Isabel followed his exploits in the newspapers and heard news of him from others. Richard had always wanted to go in a pilgrimage to Mecca and was granted 12 months additional leave "so that he might pursue his Arabic studies in lands where the language is best learned." He left London in April 1853 and adopted several disguises in order to reach Mecca and the book Personal Narrative of a Pilgrimage to El-Medinah and Mecca was the result. On the steamer to Egypt Richard made friends with a fellow-passenger, William Strickland, a priest who was also a cousin of Isabel’s. He returned to India from Mecca and in 1854 he set off for Somaliland. The expedition had, as its Assistant Surveyor and Collector of Zoological Specimens, Lieutenant John Hanning Speke. The expedition was not without its dangers, Isabel wrote in her diary “We got the news of Richard’s magnificent ride to Hara, of his staying ten days in Hara, of his wonderful ride back, his most daring expedition, and then we heard of the dreadful attack by the natives in his tent…Richard with a lance through his jaw. They escaped in a native dhow to Aden, and it was doubtful whether Richard would recover…How can I be grateful enough for his escape?” Richard returned to England on sick leave in May 1855 and in October he went out to the Crimea. Isabel tried 3 times to join Florence Nightingale’s nurses, but was told she was too young and inexperienced. Richard returned to England in the latter part of 1855. Isabel remembered “We did not meet for some months after his return, though we were both in London, he planning his Central African expedition, and I involved in the gaieties of the season. In June I went to Ascot. There, amid the crowd of the racecourse, I met Hagar Burton, the gypsy, for the first time after many years, and I shook hands with her. "Are you Mrs Burton yet?" Hagar enquired. I shook my head. "Patience!" the gypsy answered, "it is just coming.” Two months later she met Richard Burton in London’s Botanical Gardens. Within 2 weeks he had proposed to her.

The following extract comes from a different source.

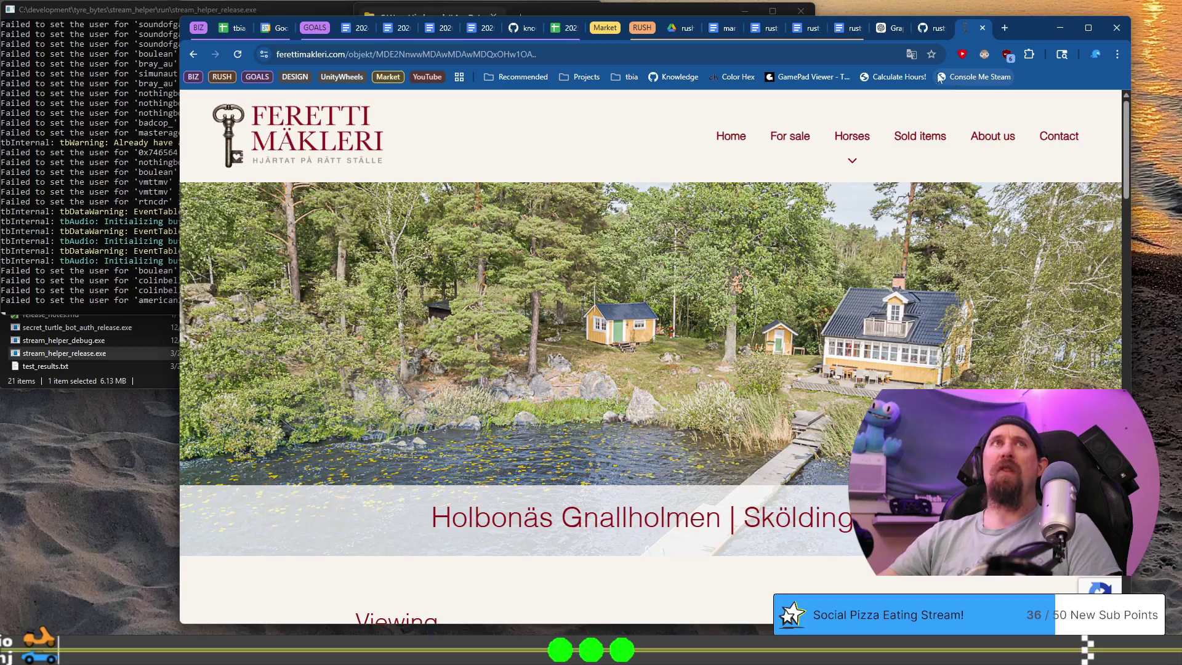
{"action": "left_click", "coordinate": [983, 28]}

They did not marry as Richard set out on his travels once again in the spring of 1856, this time to Central Africa for the Royal Geographical Society with Speke as a member of the expedition. Shortly before he left, Richard’s book, First Footsteps in East Africa, a 2 volume account of his time in Somaliland was published. The expedition found Lake Tanganyika and on the return journey, Speke went off on his own and discovered Lake Victoria. Richard’s return to England was delayed by a fever and when he arrived in London in May 1859, he found that Speke had taken most of the credit for the success of the expedition.

Isabel, meanwhile, had spent 1858 touring Italy and Switzerland with her sister, Blanche, and brother-in-law. On his return Richard called on a friend to ask for Isabel’s address only to find her visiting the same friend. The Arundells, especially her mother, being devout Catholics, were not happy with the proposed marriage as Richard was thought to be an agnostic; his military career had not been a success; he had no prospects and no financial security. On 23rd May, Richard was presented with the Royal Geographical society’s Gold Medal, a decision made when the news of the expedition’s success reached England, months before Speke’s return. Richard’s story of the expedition, Lake Regions of Central Africa, came out in 1860.